--- START ---
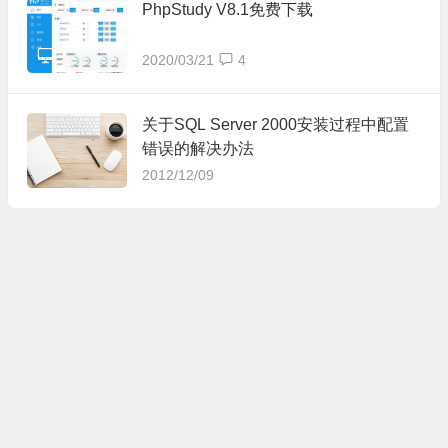
PhpStudy V8.1免费下载
2020/03/21
4
关于SQL Server 2000安装过程中配置
错误的解决办法
2012/12/09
--- END ---
What is expected
Repeat each record exactly as shown above, dropping all images.

Response box
PhpStudy V8.1免费下载
2020/03/21
4
关于SQL Server 2000安装过程中配置
错误的解决办法
2012/12/09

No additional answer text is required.